24.     The Respondent has indicated that all representations were considered but has failed to make any reference as to why these representations were dismissed by it.  No pathway can be found as to why concerns raised by the Applicant regarding the IPAT’s determination were rejected, as the decision is silent on this issue.

25.     The Respondent argues that it would be inappropriate for her to consider these issues as this in effect would operate as an appeal against the decision of the IPAT.  However, that submission fails to recognise the independent task imposed upon the Respondent pursuant to s. 50 of the 2015 Act; the fact that there is an obligation on the Respondent to consider the information of an applicant given in the course of an international protection claim and representations made to the Respondent for the purpose of a s. 49(7) review; and the fact that the Respondent is not obliged to accept the findings of the protection bodies.
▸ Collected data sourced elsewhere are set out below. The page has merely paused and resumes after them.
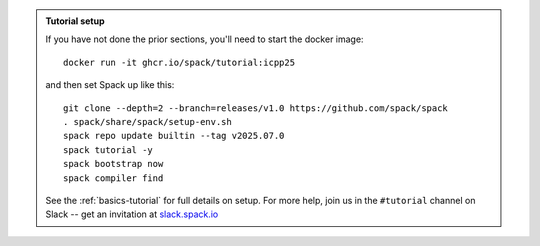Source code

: .. admonition:: Tutorial setup

   If you have not done the prior sections, you'll need to start the docker image::

       docker run -it ghcr.io/spack/tutorial:icpp25

   and then set Spack up like this::

       git clone --depth=2 --branch=releases/v1.0 https://github.com/spack/spack
       . spack/share/spack/setup-env.sh
       spack repo update builtin --tag v2025.07.0
       spack tutorial -y
       spack bootstrap now
       spack compiler find

   See the :ref:`basics-tutorial` for full details on setup.
   For more help, join us in the ``#tutorial`` channel on Slack -- get an invitation at `slack.spack.io <https://slack.spack.io/>`_
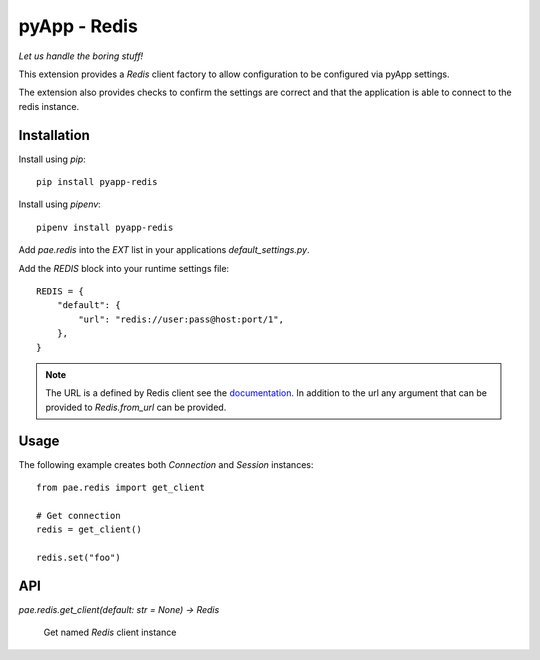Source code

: #############
pyApp - Redis
#############

*Let us handle the boring stuff!*

.. image:: https://img.shields.io/badge/code%20style-black-000000.svg
   :target: https://github.com/ambv/black
      :alt: Once you go Black...

This extension provides a `Redis` client factory to allow configuration to be
configured via pyApp settings.

The extension also provides checks to confirm the settings are correct and
that the application is able to connect to the redis instance.


Installation
============

Install using *pip*::

    pip install pyapp-redis

Install using *pipenv*::

    pipenv install pyapp-redis


Add `pae.redis` into the `EXT` list in your applications
`default_settings.py`.

Add the `REDIS` block into your runtime settings file::

    REDIS = {
        "default": {
            "url": "redis://user:pass@host:port/1",
        },
    }


.. note::

    The URL is a defined by Redis client see the
    `documentation <https://github.com/andymccurdy/redis-py/blob/master/redis/client.py#L599>`_.
    In addition to the url any argument that can be provided to `Redis.from_url` can be provided.


Usage
=====

The following example creates both `Connection` and `Session` instances::

    from pae.redis import get_client

    # Get connection
    redis = get_client()

    redis.set("foo")


API
===

`pae.redis.get_client(default: str = None) -> Redis`

    Get named `Redis` client instance

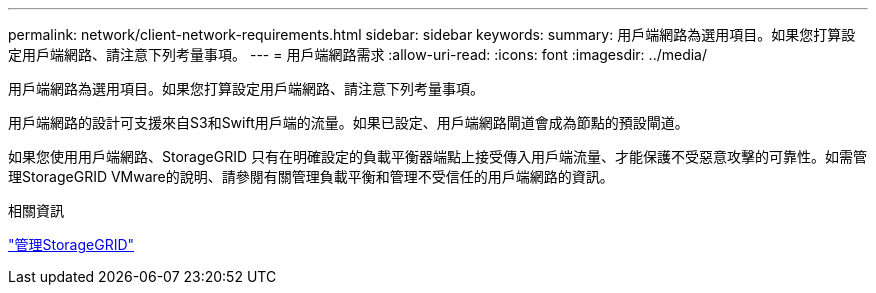 ---
permalink: network/client-network-requirements.html 
sidebar: sidebar 
keywords:  
summary: 用戶端網路為選用項目。如果您打算設定用戶端網路、請注意下列考量事項。 
---
= 用戶端網路需求
:allow-uri-read: 
:icons: font
:imagesdir: ../media/


[role="lead"]
用戶端網路為選用項目。如果您打算設定用戶端網路、請注意下列考量事項。

用戶端網路的設計可支援來自S3和Swift用戶端的流量。如果已設定、用戶端網路閘道會成為節點的預設閘道。

如果您使用用戶端網路、StorageGRID 只有在明確設定的負載平衡器端點上接受傳入用戶端流量、才能保護不受惡意攻擊的可靠性。如需管理StorageGRID VMware的說明、請參閱有關管理負載平衡和管理不受信任的用戶端網路的資訊。

.相關資訊
link:../admin/index.html["管理StorageGRID"]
26.     Furthermore, on a practical level, a challenge to the IPAT decision on these grounds is likely to be met with an argument that the country of origin information produced to the Respondent was not before the IPAT; and that the dispute regarding the evidence is a factual or interpretation issue, thereby leading to an argument that these issues are not susceptible to judicial review.

27.     The Respondent has failed to engage whatsoever with the representations of the Applicant.  In light of her obligations pursuant to s. 50 of the 2015 Act in conjunction with s. 49(7), there is a requirement for the Respondent to explain her reasons for her acceptance of the earlier protection decisions, in light of the particular representations and information submitted to her. 

28.     As it is unclear to the Court that any consideration was given to these concerns, it is not appropriate that this matter be remitted to the Respondent simply to give reasons for her decision.

29.     The Court will grant an order of certiorari of that portion of the s. 49(7) decision which relates to the prohibition of refoulement and remit the matter back to the Respondent for a fresh consideration of s. 50 of the 2015 Act.  The Court will also grant an order for the Applicants’ costs as against the Respondent.